Failed.
I know everyone slips up, but I feel like a failure… again. I made it exactly a month without yelling and it felt great. Now I remember why I wanted to stop – this is a sad, pathetic feeling. So by January 7, I’d already messed up on my most important resolution.
I’m certainly not trying to justify it, but I want to remember it. I want to remember the way I felt afterwards for inspiration to do better next time. It was our fourth day of being snowed in, which in itself was not a bad thing. We’ve had plenty of toys and games and movies to keep busy. Plenty of food eat and no reason to brave the scary roads or arctic temps.

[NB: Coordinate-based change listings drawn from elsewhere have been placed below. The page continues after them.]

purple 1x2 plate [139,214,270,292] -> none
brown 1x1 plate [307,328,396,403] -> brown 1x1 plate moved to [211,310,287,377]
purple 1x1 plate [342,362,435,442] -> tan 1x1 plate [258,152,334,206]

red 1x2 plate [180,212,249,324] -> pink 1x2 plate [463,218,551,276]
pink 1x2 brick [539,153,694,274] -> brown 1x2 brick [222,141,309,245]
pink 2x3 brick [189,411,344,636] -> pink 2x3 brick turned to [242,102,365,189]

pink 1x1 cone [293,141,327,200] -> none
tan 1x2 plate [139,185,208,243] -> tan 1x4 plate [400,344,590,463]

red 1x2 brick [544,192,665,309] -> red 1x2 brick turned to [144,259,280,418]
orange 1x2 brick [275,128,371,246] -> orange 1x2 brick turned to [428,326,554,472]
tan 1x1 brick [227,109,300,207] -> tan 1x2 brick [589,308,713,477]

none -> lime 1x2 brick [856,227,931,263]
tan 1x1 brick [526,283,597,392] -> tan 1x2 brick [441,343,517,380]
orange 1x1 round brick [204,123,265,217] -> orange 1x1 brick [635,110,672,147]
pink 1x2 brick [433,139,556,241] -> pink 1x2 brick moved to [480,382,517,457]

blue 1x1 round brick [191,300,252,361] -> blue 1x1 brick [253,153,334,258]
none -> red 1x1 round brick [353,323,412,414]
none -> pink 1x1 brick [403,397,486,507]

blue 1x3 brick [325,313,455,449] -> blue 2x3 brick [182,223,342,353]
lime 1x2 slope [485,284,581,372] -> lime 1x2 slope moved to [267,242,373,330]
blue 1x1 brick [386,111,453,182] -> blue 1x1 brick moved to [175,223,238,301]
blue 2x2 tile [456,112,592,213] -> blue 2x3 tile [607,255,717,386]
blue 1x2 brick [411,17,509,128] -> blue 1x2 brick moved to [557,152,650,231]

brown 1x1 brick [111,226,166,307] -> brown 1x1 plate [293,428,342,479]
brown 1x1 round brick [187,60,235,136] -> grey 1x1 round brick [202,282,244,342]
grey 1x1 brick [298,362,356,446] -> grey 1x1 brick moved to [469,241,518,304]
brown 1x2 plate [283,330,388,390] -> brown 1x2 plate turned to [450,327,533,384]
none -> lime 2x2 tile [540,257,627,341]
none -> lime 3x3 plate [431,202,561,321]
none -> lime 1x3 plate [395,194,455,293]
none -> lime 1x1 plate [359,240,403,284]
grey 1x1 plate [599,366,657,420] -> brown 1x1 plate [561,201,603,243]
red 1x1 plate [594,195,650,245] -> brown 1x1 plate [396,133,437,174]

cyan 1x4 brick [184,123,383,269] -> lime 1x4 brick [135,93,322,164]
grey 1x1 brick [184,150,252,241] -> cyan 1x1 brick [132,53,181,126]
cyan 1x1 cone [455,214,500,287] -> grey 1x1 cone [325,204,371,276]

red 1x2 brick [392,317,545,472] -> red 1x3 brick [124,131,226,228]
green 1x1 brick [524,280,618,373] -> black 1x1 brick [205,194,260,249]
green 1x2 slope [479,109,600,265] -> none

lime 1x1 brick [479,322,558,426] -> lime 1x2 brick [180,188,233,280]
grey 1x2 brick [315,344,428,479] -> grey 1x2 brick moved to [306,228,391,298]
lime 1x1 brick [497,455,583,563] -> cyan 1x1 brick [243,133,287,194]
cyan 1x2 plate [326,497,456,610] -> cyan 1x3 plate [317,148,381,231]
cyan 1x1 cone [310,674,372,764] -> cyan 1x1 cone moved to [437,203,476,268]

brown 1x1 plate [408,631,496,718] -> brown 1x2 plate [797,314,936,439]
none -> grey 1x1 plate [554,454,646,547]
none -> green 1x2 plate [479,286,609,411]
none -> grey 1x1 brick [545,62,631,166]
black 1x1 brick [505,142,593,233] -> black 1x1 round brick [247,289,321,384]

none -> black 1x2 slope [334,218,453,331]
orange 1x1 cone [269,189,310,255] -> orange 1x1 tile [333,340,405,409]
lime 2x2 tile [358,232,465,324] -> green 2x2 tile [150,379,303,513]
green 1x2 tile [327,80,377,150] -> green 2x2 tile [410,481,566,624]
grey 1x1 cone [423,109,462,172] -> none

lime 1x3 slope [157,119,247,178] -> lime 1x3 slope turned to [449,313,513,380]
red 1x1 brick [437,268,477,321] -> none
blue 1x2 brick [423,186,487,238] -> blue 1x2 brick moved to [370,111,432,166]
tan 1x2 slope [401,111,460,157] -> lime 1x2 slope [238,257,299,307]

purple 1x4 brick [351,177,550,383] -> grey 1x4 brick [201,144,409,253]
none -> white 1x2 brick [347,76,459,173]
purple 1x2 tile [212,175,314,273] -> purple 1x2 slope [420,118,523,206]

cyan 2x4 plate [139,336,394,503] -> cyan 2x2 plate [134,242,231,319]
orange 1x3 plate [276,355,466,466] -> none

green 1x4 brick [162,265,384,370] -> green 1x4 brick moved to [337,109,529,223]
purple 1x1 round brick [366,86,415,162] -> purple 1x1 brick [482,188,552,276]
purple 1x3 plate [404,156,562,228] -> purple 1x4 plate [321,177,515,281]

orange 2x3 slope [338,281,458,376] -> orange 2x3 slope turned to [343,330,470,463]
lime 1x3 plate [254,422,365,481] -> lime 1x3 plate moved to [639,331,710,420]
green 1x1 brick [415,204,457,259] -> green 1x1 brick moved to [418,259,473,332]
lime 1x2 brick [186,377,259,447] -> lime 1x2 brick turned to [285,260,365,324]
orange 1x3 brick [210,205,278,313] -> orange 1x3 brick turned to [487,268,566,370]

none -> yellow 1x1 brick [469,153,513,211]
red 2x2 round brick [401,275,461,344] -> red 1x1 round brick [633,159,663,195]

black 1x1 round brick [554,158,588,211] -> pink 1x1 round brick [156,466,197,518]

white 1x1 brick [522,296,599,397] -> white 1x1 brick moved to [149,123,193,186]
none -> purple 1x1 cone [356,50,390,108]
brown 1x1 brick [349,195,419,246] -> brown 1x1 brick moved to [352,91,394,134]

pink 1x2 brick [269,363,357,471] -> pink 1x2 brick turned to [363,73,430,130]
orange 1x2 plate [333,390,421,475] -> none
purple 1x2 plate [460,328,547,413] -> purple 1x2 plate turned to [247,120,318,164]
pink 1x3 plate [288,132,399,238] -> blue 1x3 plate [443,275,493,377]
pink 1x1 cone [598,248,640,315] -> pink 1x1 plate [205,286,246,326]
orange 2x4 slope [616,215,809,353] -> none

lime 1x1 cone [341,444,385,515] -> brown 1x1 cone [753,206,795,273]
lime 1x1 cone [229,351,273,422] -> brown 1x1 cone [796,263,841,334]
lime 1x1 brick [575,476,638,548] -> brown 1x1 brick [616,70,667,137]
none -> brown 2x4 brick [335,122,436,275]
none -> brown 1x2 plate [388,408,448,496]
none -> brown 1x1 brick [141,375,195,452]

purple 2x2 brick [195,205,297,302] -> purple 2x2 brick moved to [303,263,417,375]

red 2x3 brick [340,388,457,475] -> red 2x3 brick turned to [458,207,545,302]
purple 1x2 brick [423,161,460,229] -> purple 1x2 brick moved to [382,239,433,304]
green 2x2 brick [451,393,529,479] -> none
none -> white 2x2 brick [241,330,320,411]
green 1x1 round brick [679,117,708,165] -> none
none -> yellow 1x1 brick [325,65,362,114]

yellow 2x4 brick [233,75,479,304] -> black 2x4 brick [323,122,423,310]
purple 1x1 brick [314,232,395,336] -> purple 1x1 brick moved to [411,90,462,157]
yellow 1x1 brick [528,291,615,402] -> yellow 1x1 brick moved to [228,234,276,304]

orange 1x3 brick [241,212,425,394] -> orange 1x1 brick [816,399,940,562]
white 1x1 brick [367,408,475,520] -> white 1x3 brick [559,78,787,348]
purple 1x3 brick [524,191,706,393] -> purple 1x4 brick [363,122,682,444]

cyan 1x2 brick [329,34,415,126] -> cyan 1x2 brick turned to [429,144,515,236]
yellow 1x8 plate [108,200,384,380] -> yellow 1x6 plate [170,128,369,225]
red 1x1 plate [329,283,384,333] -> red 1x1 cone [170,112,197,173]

Things took a turn for the worse yesterday when the boys refused to take a nap. They just played and goofed off in their room for 2 hours. By that point it was already almost 3pm so I wanted to keep them up for a decent bedtime since it’s back to real life today. By 5:30, Dexter was asking for warm milk (which means he thinks it’s bedtime). He was falling apart at the seams. Theo was fine until we turned his movie off and transitioned to the library for story time. He chose a huge Marvel encyclopedia and had Ryan talking to him about different characters for 10 minutes while I read two books to Dex. By the time we finished up, Theo had decided the Marvel book was “boring” and wanted to choose two new books.
Uh uh.
No.
We told him he could choose one other book, but that he’d made his first choice and was not bored with it for 10 minutes so that counted as one of his picks. He started crying immediately, whining that he didn’t like it and that it was boring. We said ONE BOOK. He said two. One. TWO! And so on. Finally it turned into us saying zero books, at which point he really lost it. We ushered him towards his bedroom and bathroom to start brushing teeth, etc. and he ran into his room and started hitting a canvas picture on his wall. I raised my voice and said “Stop!” out of caution and alarm but he continued. The picture fell off of the wall and hit him on top of his head (don’t freak out, it weighs a few ounces). It startled him but didn’t hurt him. I grabbed it as it was falling and put it back up on the wall. I picked Theo up by his armpits and carried him down the hall to the chair in the corner. Sternly but calmly, I said “Time out for hitting your picture!” and sat him in the chair. I turned my back to set the timer and before I could turn back around, I heard things falling over the sound of his screaming. He was standing on the chair, pulling papers and pins off of the bulletin board.
That was it. I don’t know why that set me off. I don’t know why that put me over the edge. I don’t know why I snapped. But I did.
I’m not even 100% sure what I said. All I know was that I was in his face, shouting, and I couldn’t stop myself. I didn’t even think about not yelling or try to prevent it. I’m sure there are a million things I could have done differently, like just let him have the dumb 2nd book from the get-go. But that’s what I did. I got in my little boy’s face and yelled at him. Because I’m bigger than he is. Because he made me mad. Because I can’t manage my own emotions when I’m tired… yet I expected him to.
Fail, fail, fail, fail.
Normally when he’s in time out, we will start the timer and walk away so we are not giving him attention, but I knew I couldn’t trust him. I stood and watched him (towering over him of course — why, why, why didn’t I just sit down?). He cried. He begged for 1 story. He said he was so sorry. He begged me, “talk to me, mommy! Why won’t you talk to me?” But I remained silent. I waited for the timer to buzz and asked him why he was in time out. He didn’t even remember. He said “because I said no.” I explained to him why he went to time out and why his behavior was dangerous. He continued crying throughout tooth brushing and getting into bed. He cried while I sang Dexter 4 bedtime songs and declined when I offered to sing him songs as well. He cried that he wanted to sleep with us. We told him we were not ready to go to bed. He said he didn’t care and that he just wanted to sleep in our bed.
This is when the gut-wrenching “what do I do” thoughts crept in. Is he crying now because he’s still tired? Because I broke his heart? Because he’s scared (from the movie he watched)? Is it a stalling tactic to stay up longer? Is it attention-seeking? Would it help or hurt us in the future if we give in?
I kissed him and told him goodnight and left the room. Ryan stayed and talked to him a little longer but the crying continued. Ryan came out and it wasn’t long before we heard through the monitor “daaaa-deeeee! Daaaaa-deeeeeee!” Ryan went back and laid with him until he fell asleep. Compromise I guess.
I shed a few tears. I feel really sad and guilty about it. I’m disappointed in myself not only for yelling, but for only making it one month without yelling and only 7 days into 2014. I’m moving on. Today is a new day. Today I will not yell. I will review my alternatives to yelling and try something new when I begin to feel frustrated. Every day is a learning opportunity.
The Orange Rhino says:
Not yelling is hard.
Making a promise to do the above, is hard.
Mistakes will happen.
Moving forward and achieving my goal will only be harder if I don’t forgive myself along the way; if I don’t love myself along the way.
So love myself more, forgive myself more, I will.